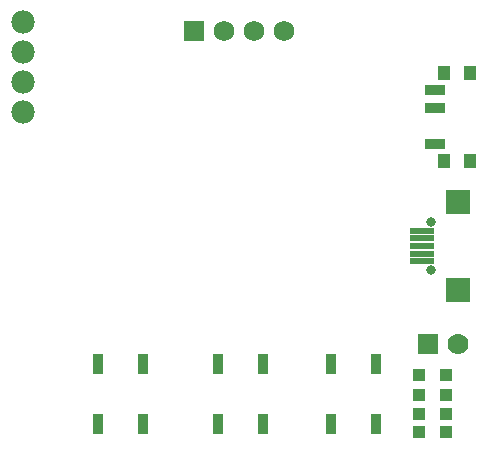
<source format=gts>
G04 ---------------------------- Layer name :TOP SOLDER LAYER*
G04 EasyEDA v5.8.19, Fri, 19 Oct 2018 05:21:59 GMT*
G04 8bfcd2fe48ed4f748b2211d8b79e97b7*
G04 Gerber Generator version 0.2*
G04 Scale: 100 percent, Rotated: No, Reflected: No *
G04 Dimensions in millimeters *
G04 leading zeros omitted , absolute positions ,3 integer and 3 decimal *
%FSLAX33Y33*%
%MOMM*%
G90*
G71D02*

%ADD45R,0.965200X1.727200*%
%ADD46R,2.103120X2.103120*%
%ADD47R,2.053209X0.601980*%
%ADD48C,0.803148*%
%ADD49R,1.778000X1.778000*%
%ADD50C,1.778000*%
%ADD51R,1.003300X1.003300*%
%ADD52R,1.003300X1.203960*%
%ADD53R,1.704340X0.904240*%
%ADD54C,1.973199*%
%ADD55R,1.727200X1.727200*%
%ADD56C,1.727200*%
%ADD57R,1.003198X1.103198*%

%LPD*%
G54D45*
G01X11705Y9739D03*
G01X11705Y4659D03*
G01X7895Y9739D03*
G01X7895Y4659D03*
G01X31485Y9714D03*
G01X31485Y4634D03*
G01X27675Y9714D03*
G01X27675Y4634D03*
G01X21907Y9739D03*
G01X21907Y4659D03*
G01X18097Y9739D03*
G01X18097Y4659D03*
G54D46*
G01X38399Y15960D03*
G01X38399Y23460D03*
G54D47*
G01X35387Y19050D03*
G01X35387Y18415D03*
G01X35387Y19710D03*
G01X35387Y20371D03*
G01X35387Y21006D03*
G54D48*
G01X36109Y21709D03*
G01X36109Y17711D03*
G54D49*
G01X35901Y11398D03*
G54D50*
G01X38441Y11398D03*
G54D51*
G01X35100Y5463D03*
G01X35100Y3939D03*
G01X37400Y5463D03*
G01X37400Y3939D03*
G54D52*
G01X39440Y26943D03*
G01X37256Y26943D03*
G01X37256Y34360D03*
G01X39440Y34360D03*
G54D53*
G01X36469Y28391D03*
G01X36469Y31413D03*
G01X36469Y32912D03*
G54D54*
G01X1599Y31059D03*
G01X1599Y33599D03*
G01X1599Y36139D03*
G01X1599Y38679D03*
G54D55*
G01X16091Y37898D03*
G54D56*
G01X18631Y37898D03*
G01X21171Y37898D03*
G01X23711Y37898D03*
G54D57*
G01X37402Y8798D03*
G01X37402Y7098D03*
G01X35102Y8798D03*
G01X35102Y7098D03*
M00*
M02*

</source>
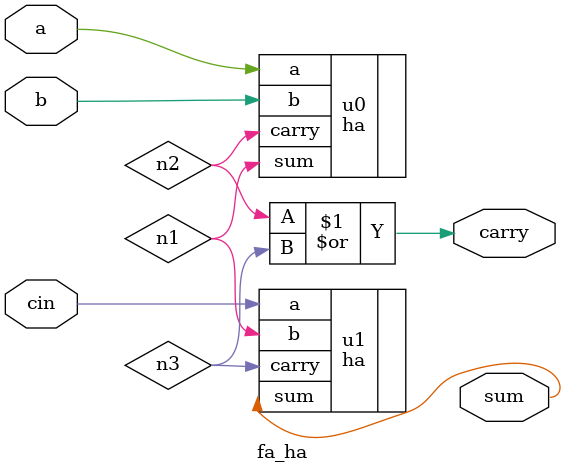
<source format=v>
`include"ha.v"
module fa_ha(a,b,cin,sum,carry);
input a,b,cin;
output sum,carry;
wire n1,n2,n3;
ha u0(.sum(n1),.carry(n2),.a(a),.b(b));
ha u1(.sum(sum),.carry(n3),.b(n1),.a(cin));
or (carry,n2,n3);
endmodule

</source>
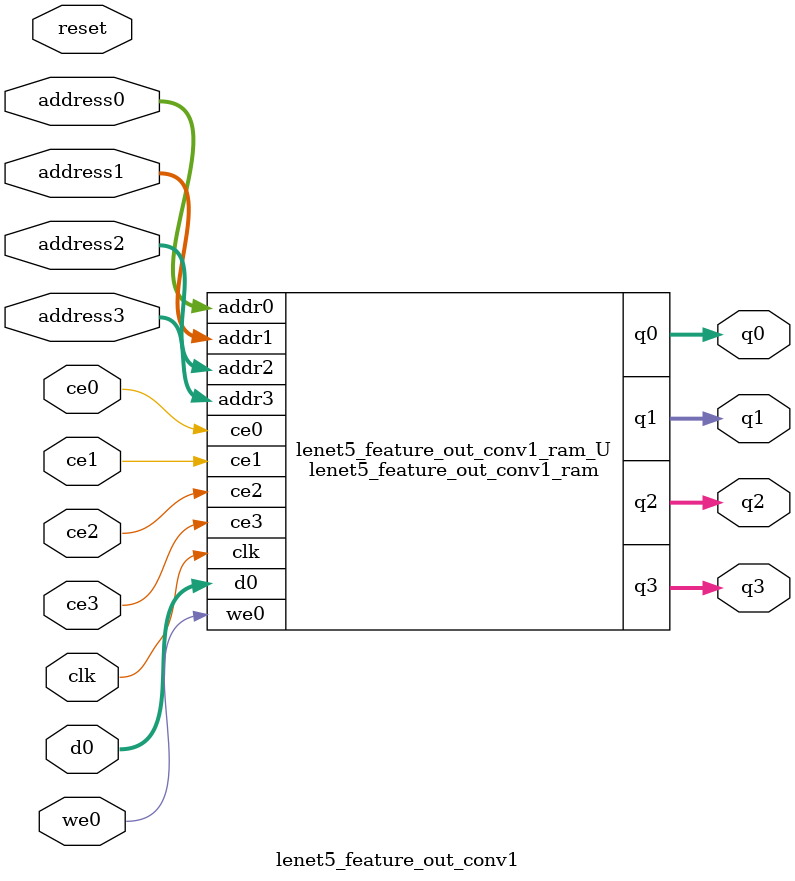
<source format=v>
`timescale 1 ns / 1 ps
module lenet5_feature_out_conv1_ram (addr0, ce0, d0, we0, q0, addr1, ce1, q1, addr2, ce2, q2, addr3, ce3, q3,  clk);

parameter DWIDTH = 32;
parameter AWIDTH = 11;
parameter MEM_SIZE = 2048;

input[AWIDTH-1:0] addr0;
input ce0;
input[DWIDTH-1:0] d0;
input we0;
output reg[DWIDTH-1:0] q0;
input[AWIDTH-1:0] addr1;
input ce1;
output reg[DWIDTH-1:0] q1;
input[AWIDTH-1:0] addr2;
input ce2;
output reg[DWIDTH-1:0] q2;
input[AWIDTH-1:0] addr3;
input ce3;
output reg[DWIDTH-1:0] q3;
input clk;

reg [DWIDTH-1:0] ram0[0:MEM_SIZE-1];
reg [DWIDTH-1:0] ram1[0:MEM_SIZE-1];
reg [DWIDTH-1:0] ram2[0:MEM_SIZE-1];



always @(posedge clk)  
begin 
    if (ce0) begin
        if (we0) 
            ram0[addr0] <= d0; 
        q0 <= ram0[addr0];
    end
end


always @(posedge clk)  
begin 
    if (ce1) begin
        q1 <= ram0[addr1];
    end
end


always @(posedge clk)  
begin 
    if (ce0) begin
        if (we0) 
            ram1[addr0] <= d0; 
    end
end

always @(posedge clk)  
begin 
    if (ce2) begin
        q2 <= ram1[addr2];
    end
end


always @(posedge clk)  
begin 
    if (ce0) begin
        if (we0) 
            ram2[addr0] <= d0; 
    end
end

always @(posedge clk)  
begin 
    if (ce3) begin
        q3 <= ram2[addr3];
    end
end


endmodule

`timescale 1 ns / 1 ps
module lenet5_feature_out_conv1(
    reset,
    clk,
    address0,
    ce0,
    we0,
    d0,
    q0,
    address1,
    ce1,
    q1,
    address2,
    ce2,
    q2,
    address3,
    ce3,
    q3);

parameter DataWidth = 32'd32;
parameter AddressRange = 32'd2048;
parameter AddressWidth = 32'd11;
input reset;
input clk;
input[AddressWidth - 1:0] address0;
input ce0;
input we0;
input[DataWidth - 1:0] d0;
output[DataWidth - 1:0] q0;
input[AddressWidth - 1:0] address1;
input ce1;
output[DataWidth - 1:0] q1;
input[AddressWidth - 1:0] address2;
input ce2;
output[DataWidth - 1:0] q2;
input[AddressWidth - 1:0] address3;
input ce3;
output[DataWidth - 1:0] q3;



lenet5_feature_out_conv1_ram lenet5_feature_out_conv1_ram_U(
    .clk( clk ),
    .addr0( address0 ),
    .ce0( ce0 ),
    .we0( we0 ),
    .d0( d0 ),
    .q0( q0 ),
    .addr1( address1 ),
    .ce1( ce1 ),
    .q1( q1 ),
    .addr2( address2 ),
    .ce2( ce2 ),
    .q2( q2 ),
    .addr3( address3 ),
    .ce3( ce3 ),
    .q3( q3 ));

endmodule


</source>
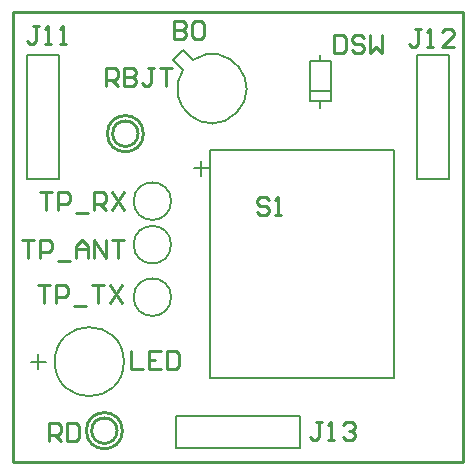
<source format=gto>
G04*
G04 #@! TF.GenerationSoftware,Altium Limited,Altium Designer,21.8.1 (53)*
G04*
G04 Layer_Color=65535*
%FSLAX25Y25*%
%MOIN*%
G70*
G04*
G04 #@! TF.SameCoordinates,877E9D1F-A915-4287-B3E1-9CAB09CAFBF8*
G04*
G04*
G04 #@! TF.FilePolarity,Positive*
G04*
G01*
G75*
%ADD10C,0.01000*%
%ADD11C,0.00787*%
%ADD12C,0.00600*%
D10*
X43521Y109500D02*
G03*
X43521Y109500I-6021J0D01*
G01*
X41743D02*
G03*
X41743Y109500I-4243J0D01*
G01*
X34743Y10500D02*
G03*
X34743Y10500I-4243J0D01*
G01*
X36521D02*
G03*
X36521Y10500I-6021J0D01*
G01*
X0Y0D02*
X150000D01*
X0Y150000D02*
X150000D01*
Y0D02*
Y150000D01*
X0Y0D02*
Y150000D01*
X8505Y58999D02*
X12503D01*
X10504D01*
Y53001D01*
X14503D02*
Y58999D01*
X17502D01*
X18501Y57999D01*
Y56000D01*
X17502Y55000D01*
X14503D01*
X20501Y52001D02*
X24499D01*
X26499Y58999D02*
X30497D01*
X28498D01*
Y53001D01*
X32497Y58999D02*
X36496Y53001D01*
Y58999D02*
X32497Y53001D01*
X9004Y89999D02*
X13003D01*
X11004D01*
Y84001D01*
X15003D02*
Y89999D01*
X18002D01*
X19001Y88999D01*
Y87000D01*
X18002Y86000D01*
X15003D01*
X21001Y83001D02*
X24999D01*
X26999Y84001D02*
Y89999D01*
X29998D01*
X30997Y88999D01*
Y87000D01*
X29998Y86000D01*
X26999D01*
X28998D02*
X30997Y84001D01*
X32997Y89999D02*
X36996Y84001D01*
Y89999D02*
X32997Y84001D01*
X3005Y73999D02*
X7004D01*
X5005D01*
Y68001D01*
X9004D02*
Y73999D01*
X12003D01*
X13002Y72999D01*
Y71000D01*
X12003Y70000D01*
X9004D01*
X15002Y67001D02*
X19000D01*
X21000Y68001D02*
Y72000D01*
X22999Y73999D01*
X24998Y72000D01*
Y68001D01*
Y71000D01*
X21000D01*
X26998Y68001D02*
Y73999D01*
X30996Y68001D01*
Y73999D01*
X32996D02*
X36994D01*
X34995D01*
Y68001D01*
X12002Y7001D02*
Y12999D01*
X15001D01*
X16000Y11999D01*
Y10000D01*
X15001Y9000D01*
X12002D01*
X14001D02*
X16000Y7001D01*
X18000Y12999D02*
Y7001D01*
X20999D01*
X21998Y8001D01*
Y11999D01*
X20999Y12999D01*
X18000D01*
X31004Y125501D02*
Y131499D01*
X34003D01*
X35002Y130499D01*
Y128500D01*
X34003Y127500D01*
X31004D01*
X33003D02*
X35002Y125501D01*
X37002Y131499D02*
Y125501D01*
X40001D01*
X41000Y126501D01*
Y127500D01*
X40001Y128500D01*
X37002D01*
X40001D01*
X41000Y129500D01*
Y130499D01*
X40001Y131499D01*
X37002D01*
X46998D02*
X44999D01*
X45999D01*
Y126501D01*
X44999Y125501D01*
X43999D01*
X43000Y126501D01*
X48998Y131499D02*
X52996D01*
X50997D01*
Y125501D01*
X39503Y36999D02*
Y31001D01*
X43501D01*
X49499Y36999D02*
X45501D01*
Y31001D01*
X49499D01*
X45501Y34000D02*
X47500D01*
X51499Y36999D02*
Y31001D01*
X54498D01*
X55497Y32001D01*
Y35999D01*
X54498Y36999D01*
X51499D01*
X85500Y87499D02*
X84500Y88499D01*
X82501D01*
X81501Y87499D01*
Y86500D01*
X82501Y85500D01*
X84500D01*
X85500Y84500D01*
Y83501D01*
X84500Y82501D01*
X82501D01*
X81501Y83501D01*
X87499Y82501D02*
X89499D01*
X88499D01*
Y88499D01*
X87499Y87499D01*
X53700Y147098D02*
Y141100D01*
X56699D01*
X57699Y142100D01*
Y143099D01*
X56699Y144099D01*
X53700D01*
X56699D01*
X57699Y145099D01*
Y146098D01*
X56699Y147098D01*
X53700D01*
X59698Y146098D02*
X60698Y147098D01*
X62697D01*
X63697Y146098D01*
Y142100D01*
X62697Y141100D01*
X60698D01*
X59698Y142100D01*
Y146098D01*
X136001Y144499D02*
X134002D01*
X135002D01*
Y139501D01*
X134002Y138501D01*
X133002D01*
X132002Y139501D01*
X138001Y138501D02*
X140000D01*
X139000D01*
Y144499D01*
X138001Y143499D01*
X146998Y138501D02*
X142999D01*
X146998Y142500D01*
Y143499D01*
X145998Y144499D01*
X143999D01*
X142999Y143499D01*
X103001Y13499D02*
X101002D01*
X102002D01*
Y8501D01*
X101002Y7501D01*
X100002D01*
X99002Y8501D01*
X105000Y7501D02*
X107000D01*
X106000D01*
Y13499D01*
X105000Y12499D01*
X109999D02*
X110999Y13499D01*
X112998D01*
X113998Y12499D01*
Y11500D01*
X112998Y10500D01*
X111998D01*
X112998D01*
X113998Y9500D01*
Y8501D01*
X112998Y7501D01*
X110999D01*
X109999Y8501D01*
X8799Y145498D02*
X6799D01*
X7799D01*
Y140500D01*
X6799Y139500D01*
X5800D01*
X4800Y140500D01*
X10798Y139500D02*
X12797D01*
X11798D01*
Y145498D01*
X10798Y144498D01*
X15796Y139500D02*
X17796D01*
X16796D01*
Y145498D01*
X15796Y144498D01*
X107003Y142499D02*
Y136501D01*
X110002D01*
X111001Y137501D01*
Y141499D01*
X110002Y142499D01*
X107003D01*
X116999Y141499D02*
X116000Y142499D01*
X114000D01*
X113001Y141499D01*
Y140500D01*
X114000Y139500D01*
X116000D01*
X116999Y138500D01*
Y137501D01*
X116000Y136501D01*
X114000D01*
X113001Y137501D01*
X118999Y142499D02*
Y136501D01*
X120998Y138500D01*
X122997Y136501D01*
Y142499D01*
D11*
X52740Y55000D02*
G03*
X52740Y55000I-6240J0D01*
G01*
Y87000D02*
G03*
X52740Y87000I-6240J0D01*
G01*
Y72500D02*
G03*
X52740Y72500I-6240J0D01*
G01*
X37006Y33500D02*
G03*
X37006Y33500I-11506J0D01*
G01*
X56759Y130844D02*
G03*
X60019Y134098I9587J-6344D01*
G01*
X134705Y135591D02*
X145295D01*
X134705Y94410D02*
Y135591D01*
Y94410D02*
X145295D01*
Y135591D01*
X54409Y4705D02*
Y15295D01*
Y4705D02*
X95591D01*
Y15295D01*
X54409D02*
X95591D01*
X8500Y31000D02*
Y36000D01*
X6000Y33500D02*
X11000D01*
X4705Y135591D02*
X15295D01*
X4705Y94410D02*
Y135591D01*
Y94410D02*
X15295D01*
Y135591D01*
X99331Y123653D02*
X105669D01*
X102500Y133693D02*
Y135858D01*
Y118142D02*
Y120307D01*
X99055D02*
X105945D01*
Y133693D01*
X99055D02*
X105945D01*
X99055Y120307D02*
Y133693D01*
X53393Y134209D02*
X56761Y130841D01*
X53393Y134209D02*
X56650Y137466D01*
X60019Y134098D01*
D12*
X65778Y28114D02*
Y103914D01*
X126978Y28114D02*
Y103914D01*
X65778Y28114D02*
X126978D01*
X65778Y103914D02*
X126978D01*
X62778Y95402D02*
Y100402D01*
X60278Y97902D02*
X65278D01*
M02*

</source>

→ **ASSIGNMENT**: Return each line of the records above in which the word "AddressWidth" occurs.

→ **OUTPUT FOR THIS TASK**:
parameter AddressWidth = 32'd11;
input[AddressWidth - 1:0] address0;
input[AddressWidth - 1:0] address1;
input[AddressWidth - 1:0] address2;
input[AddressWidth - 1:0] address3;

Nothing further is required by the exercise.